▸ Written task
Rewrite all the records below as a numbered list, one line per item, with blank lines and pictures left out.
»»
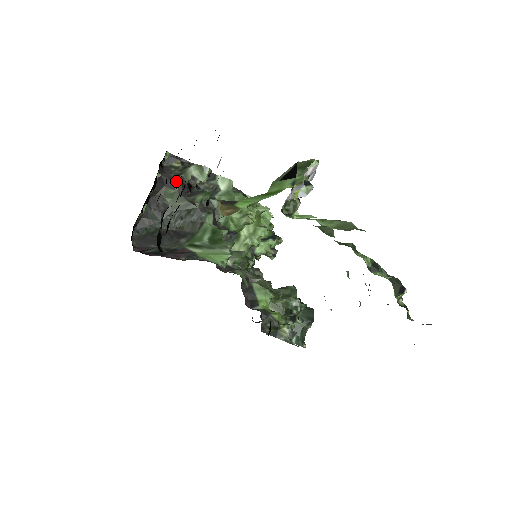
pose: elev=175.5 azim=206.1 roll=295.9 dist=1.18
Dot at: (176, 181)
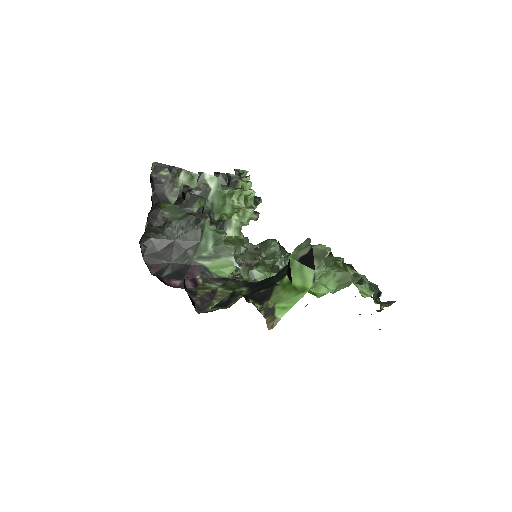
Dot at: (171, 196)
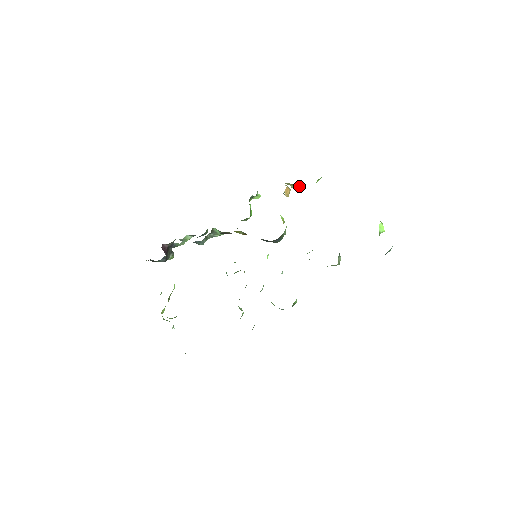
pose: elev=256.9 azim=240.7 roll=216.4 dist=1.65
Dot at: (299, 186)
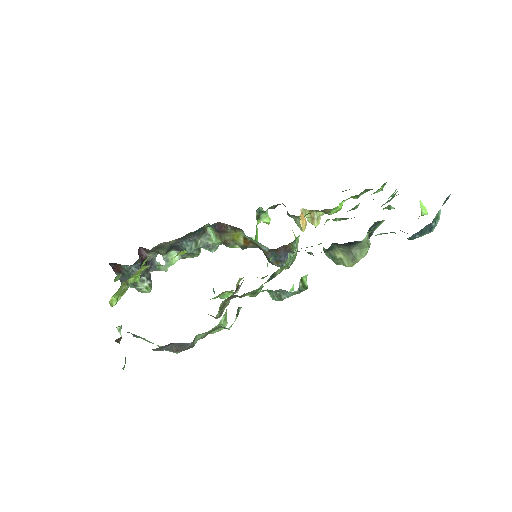
Dot at: (317, 224)
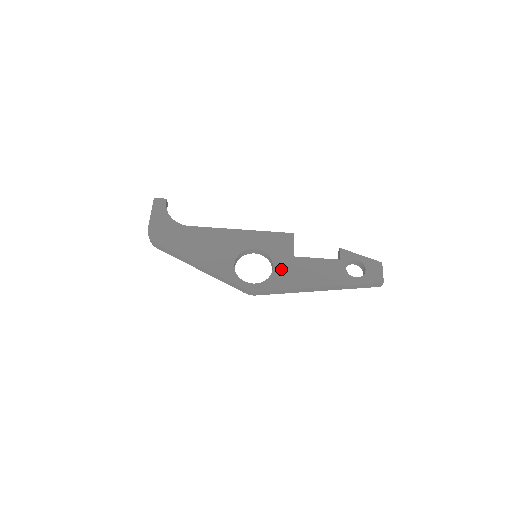
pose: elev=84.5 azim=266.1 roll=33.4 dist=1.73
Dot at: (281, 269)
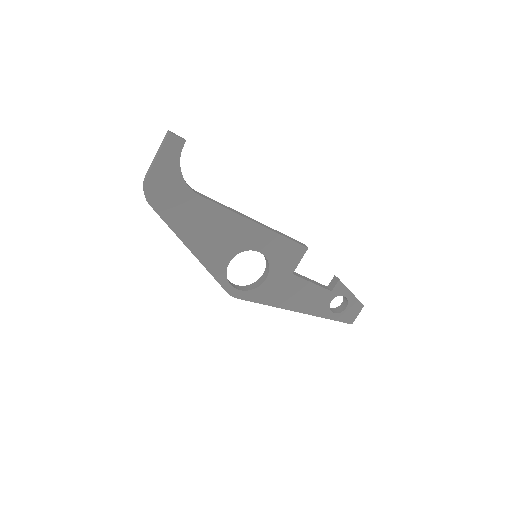
Dot at: (273, 283)
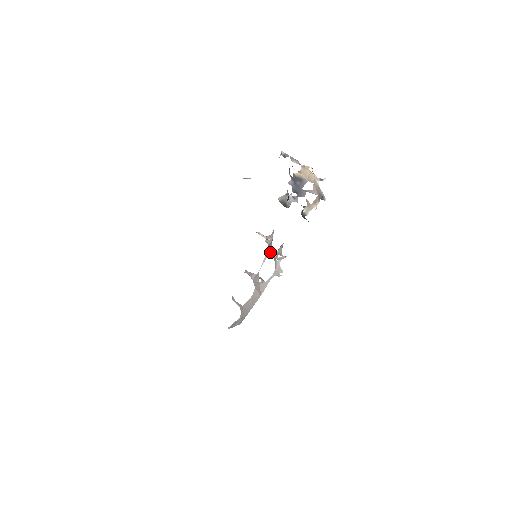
««
▸ Solution to this task
1. pose: elev=175.5 azim=206.1 roll=295.9 dist=1.18
2. Dot at: (176, 181)
3. Dot at: (171, 196)
4. pose: elev=256.9 azim=240.7 roll=216.4 dist=1.65
5. Dot at: (299, 186)
6. Dot at: (317, 224)
7. pose: elev=84.5 azim=266.1 roll=33.4 dist=1.73
8. Dot at: (281, 269)
9. Dot at: (273, 283)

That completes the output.